Shòu shì bǎo yuán 壽世保元
Preserving the Primordium to Prolong Life by 龔廷賢 Gōng Tíngxián (zì Zǐcái 子才, hào Yúnlín 雲林 / Jǐngyuè 景岳, c. 1522 – c. 1619).
About the work
A ten-juǎn (in some recensions seven-juǎn) late-Míng synthetic medical compendium covering internal medicine, gynaecology, pediatrics, surgery and external medicine, and zǎnfāng 攢方 (collected formula) sections. The title Shòu shì bǎo yuán — “preserving the primordium [of life] in order to prolong the lifetime of the age” — programmatically aligns the work with the warming-tonifying Mìngmén 命門 tradition of Xuē Jǐ 薛己 and Zhào Xiànkě 趙獻可: the yuán 元 (primordium) is the life-fire of the Mìngmén, and the clinical programme of the work is therefore to “preserve” it through judicious tonification. The work is one of the most-cited late-Míng synthetic medical compendia and was foundational for the late-Míng and early-Qīng warming-tonifying clinical tradition. Gōng’s writing is consciously didactic and clinically immediate; each disease-category is treated with brief aetiological discussion, characteristic pulse pattern, and a series of graded formulae from light to severe presentation.
Abstract
The hxwd _000.txt and _001.txt are truncated (header plus opening of the Yīshuō 醫說 introductory chapter); the substantive text continues across the following juǎn files. Gōng Tíngxián was a hereditary physician of Jīnxī 金谿 (Fǔzhōu 撫州, Jiāngxī) and one of the most prolific late-Míng medical authors. His other principal works include the Wànbìng huíchūn 萬病回春 (KR3er039, 1587) — perhaps his most widely circulated work — Yúnlín shéngōu 雲林神彀, and Jìshì quánshū 濟世全書 (KR3er085).
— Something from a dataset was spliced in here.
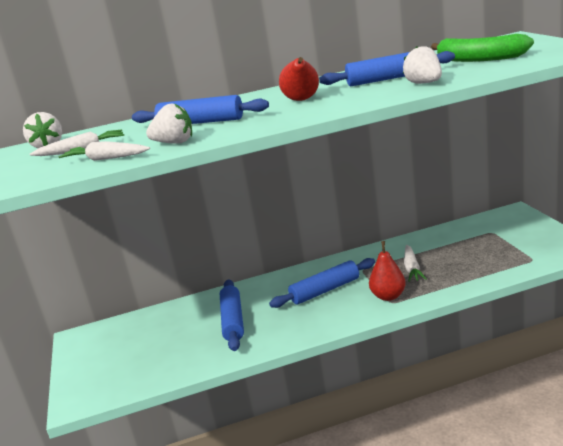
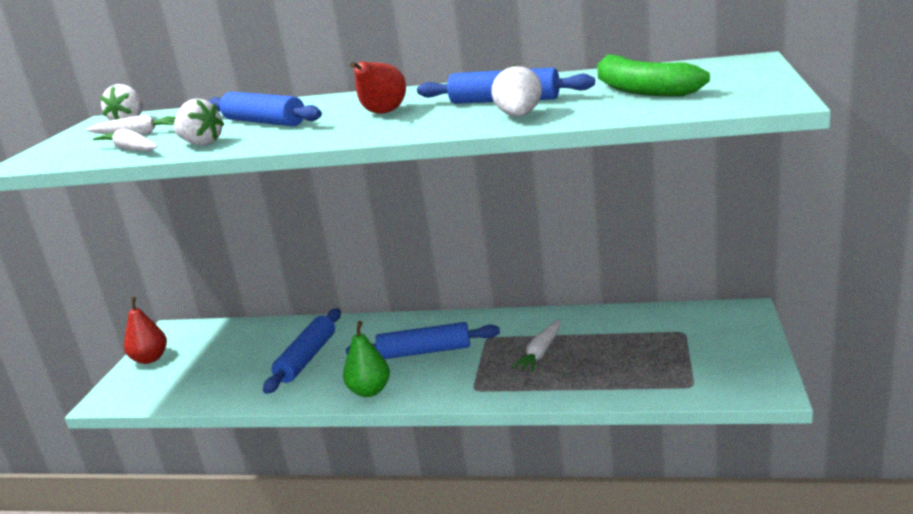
camera: 25 degrees right, 0 degrees up
(313, 326) = (370, 391): none -> green pear
(388, 296) = (478, 380): red pear -> red pear (150, 359)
The Shòushì bǎoyuán was completed late in his life, conventionally dated to Wànlì 43 = 1615; this is the dating followed in modern Chinese-medicine reference works and accepted here. Gōng’s lifedates 1522–1619 are conventional brackets in Chinese-medicine reference works; CBDB does not have a clean entry. The work was widely reprinted through the Qīng and was carried into Korea and Japan, where it had substantial influence on the kōhō 古方 and gosei 後世 schools. Preserved in the Hǎiwài huíliú zhōngyī gǔjí cóngshū through Japanese collections.
Translations and research
No comprehensive European-language translation of the Shòu-shì bǎo-yuán located. For Gōng Tíng-xián’s place in late-Míng medical literature see Charlotte Furth, A Flourishing Yin (California, 1999); Volker Scheid, Currents of Tradition in Chinese Medicine 1626–2006 (Eastland, 2007). Chinese-language critical edition: Shòu-shì bǎo-yuán jiāo-zhù 壽世保元校註 (Rénmín wèishēng, 1996).